| Work to complete |
Switch every "feet" in the data to "meters" and reproduce the data with all else unchanged. Leave out the pictures.

::: Input material

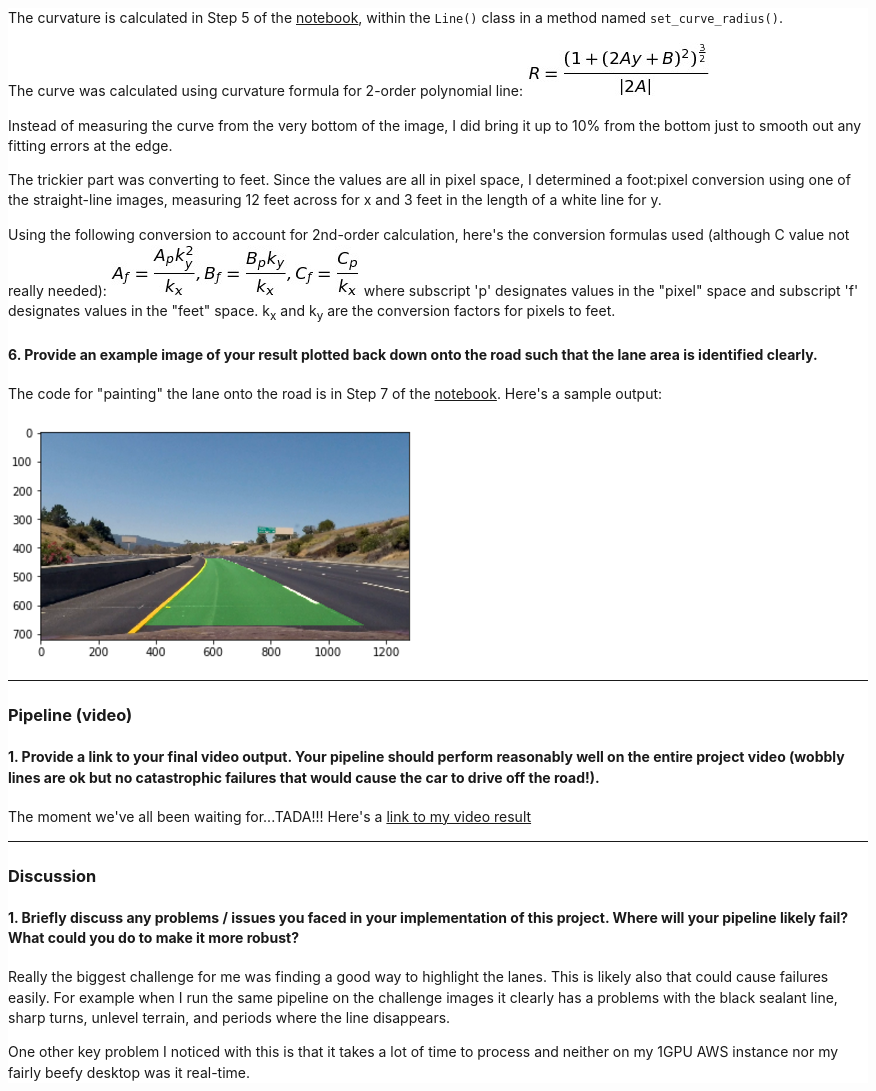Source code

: The curvature is calculated in Step 5 of the [notebook][notebook], within the `Line()` class in a method named `set_curve_radius()`.  

The curve was calculated using curvature formula for 2-order polynomial line:
![alt text][radius_eq]

Instead of measuring the curve from the very bottom of the image, I did bring it up to 10% from the bottom just to smooth out any fitting errors at the edge.

The trickier part was converting to feet.  Since the values are all in pixel space, I determined a foot:pixel conversion using one of the straight-line images, measuring 12 feet across for x and 3 feet in the length of a white line for y.

Using the following conversion to account for 2nd-order calculation, here's the conversion formulas used (although C value not really needed):
![alt text][eq3] where subscript 'p' designates values in the "pixel" space and subscript 'f' designates values in the "feet" space.  k<sub>x</sub> and k<sub>y</sub> are the conversion factors for pixels to feet.

#### 6. Provide an example image of your result plotted back down onto the road such that the lane area is identified clearly.

The code for "painting" the lane onto the road is in Step 7 of the [notebook][notebook].  Here's a sample output:

![alt text][image7]

---

### Pipeline (video)

#### 1. Provide a link to your final video output.  Your pipeline should perform reasonably well on the entire project video (wobbly lines are ok but no catastrophic failures that would cause the car to drive off the road!).

The moment we've all been waiting for...TADA!!!  Here's a [link to my video result](./output_video.mp4)

---

### Discussion

#### 1. Briefly discuss any problems / issues you faced in your implementation of this project.  Where will your pipeline likely fail?  What could you do to make it more robust?

Really the biggest challenge for me was finding a good way to highlight the lanes.  This is likely also that could cause failures easily.  For example when I run the same pipeline on the challenge images it clearly has a problems with the black sealant line, sharp turns, unlevel terrain, and periods where the line disappears.

One other key problem I noticed with this is that it takes a lot of time to process and neither on my 1GPU AWS instance nor my fairly beefy desktop was it real-time.


[//]: # (Image/Link References)
[image1]: ./output_images/undistorted_board.png "Undistorted"
[image2]: ./output_images/undistorted_road.png "Road Transformed"
[image3]: ./output_images/binary.png "Binary Example"
[image4]: ./output_images/warped.png "Warp Example"
[image5]: ./output_images/sliding_boxes.png "Sliding Boxes"
[image6]: ./output_images/found_lines.png "Found Lines Method"
[image7]: ./output_images/painted_lane.png "Painted Lane"
[radius_eq]: ./output_images/radiuseq.png "Radius Equation"
[eq3]: ./output_images/eq3.png "Final conversion"
[video1]: ./project_video.mp4 "Video"
[notebook]: (https://github.com/Jazzbert/CarND-Advanced-Lane-Lines/blob/master/CarND-AdvancedLaneFinding.ipynb)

::::::

| Task answer |
Source code

: The curvature is calculated in Step 5 of the [notebook][notebook], within the `Line()` class in a method named `set_curve_radius()`.  

The curve was calculated using curvature formula for 2-order polynomial line:
![alt text][radius_eq]

Instead of measuring the curve from the very bottom of the image, I did bring it up to 10% from the bottom just to smooth out any fitting errors at the edge.

The trickier part was converting to meters.  Since the values are all in pixel space, I determined a foot:pixel conversion using one of the straight-line images, measuring 12 meters across for x and 3 meters in the length of a white line for y.

Using the following conversion to account for 2nd-order calculation, here's the conversion formulas used (although C value not really needed):
![alt text][eq3] where subscript 'p' designates values in the "pixel" space and subscript 'f' designates values in the "meters" space.  k<sub>x</sub> and k<sub>y</sub> are the conversion factors for pixels to meters.

#### 6. Provide an example image of your result plotted back down onto the road such that the lane area is identified clearly.

The code for "painting" the lane onto the road is in Step 7 of the [notebook][notebook].  Here's a sample output:

![alt text][image7]

---

### Pipeline (video)

#### 1. Provide a link to your final video output.  Your pipeline should perform reasonably well on the entire project video (wobbly lines are ok but no catastrophic failures that would cause the car to drive off the road!).

The moment we've all been waiting for...TADA!!!  Here's a [link to my video result](./output_video.mp4)

---

### Discussion

#### 1. Briefly discuss any problems / issues you faced in your implementation of this project.  Where will your pipeline likely fail?  What could you do to make it more robust?

Really the biggest challenge for me was finding a good way to highlight the lanes.  This is likely also that could cause failures easily.  For example when I run the same pipeline on the challenge images it clearly has a problems with the black sealant line, sharp turns, unlevel terrain, and periods where the line disappears.

One other key problem I noticed with this is that it takes a lot of time to process and neither on my 1GPU AWS instance nor my fairly beefy desktop was it real-time.


[//]: # (Image/Link References)
[image1]: ./output_images/undistorted_board.png "Undistorted"
[image2]: ./output_images/undistorted_road.png "Road Transformed"
[image3]: ./output_images/binary.png "Binary Example"
[image4]: ./output_images/warped.png "Warp Example"
[image5]: ./output_images/sliding_boxes.png "Sliding Boxes"
[image6]: ./output_images/found_lines.png "Found Lines Method"
[image7]: ./output_images/painted_lane.png "Painted Lane"
[radius_eq]: ./output_images/radiuseq.png "Radius Equation"
[eq3]: ./output_images/eq3.png "Final conversion"
[video1]: ./project_video.mp4 "Video"
[notebook]: (https://github.com/Jazzbert/CarND-Advanced-Lane-Lines/blob/master/CarND-AdvancedLaneFinding.ipynb)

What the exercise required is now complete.